• _Task to complete_
Find the line with "wrist: (69, 117)" in the entries below, then reproduce it and every line after it down to and including the line with "thumb mcp: (203, 71)", exactly.

• _Data_
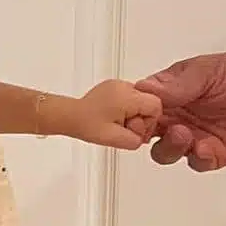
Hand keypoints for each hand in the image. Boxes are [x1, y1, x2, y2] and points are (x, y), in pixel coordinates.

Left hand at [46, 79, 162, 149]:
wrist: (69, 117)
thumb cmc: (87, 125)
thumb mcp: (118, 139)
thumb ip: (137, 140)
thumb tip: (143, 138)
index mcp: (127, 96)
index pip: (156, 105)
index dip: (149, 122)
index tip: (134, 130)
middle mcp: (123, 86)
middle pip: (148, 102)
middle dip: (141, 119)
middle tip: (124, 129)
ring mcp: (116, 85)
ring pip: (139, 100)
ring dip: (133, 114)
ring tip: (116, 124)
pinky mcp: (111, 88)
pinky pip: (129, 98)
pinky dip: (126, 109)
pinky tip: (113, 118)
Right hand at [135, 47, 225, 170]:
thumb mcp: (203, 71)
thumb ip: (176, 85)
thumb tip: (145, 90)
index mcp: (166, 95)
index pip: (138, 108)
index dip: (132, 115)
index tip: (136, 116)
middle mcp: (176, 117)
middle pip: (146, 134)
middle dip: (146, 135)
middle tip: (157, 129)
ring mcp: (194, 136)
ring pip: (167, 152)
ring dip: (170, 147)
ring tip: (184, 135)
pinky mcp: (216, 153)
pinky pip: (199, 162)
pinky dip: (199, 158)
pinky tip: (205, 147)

• _Response_
wrist: (69, 117)
thumb cmc: (87, 125)
thumb mcp: (118, 139)
thumb ip: (137, 140)
thumb tip: (143, 138)
index mcp: (127, 96)
index pip: (156, 105)
index dip: (149, 122)
index tip: (134, 130)
middle mcp: (123, 86)
middle pip: (148, 102)
middle dip: (141, 119)
middle tip: (124, 129)
ring mcp: (116, 85)
ring pip: (139, 100)
ring dip: (133, 114)
ring tip: (116, 124)
pinky mcp: (111, 88)
pinky pip: (129, 98)
pinky dip: (126, 109)
pinky tip: (113, 118)
Right hand at [135, 47, 225, 170]:
thumb mcp: (203, 71)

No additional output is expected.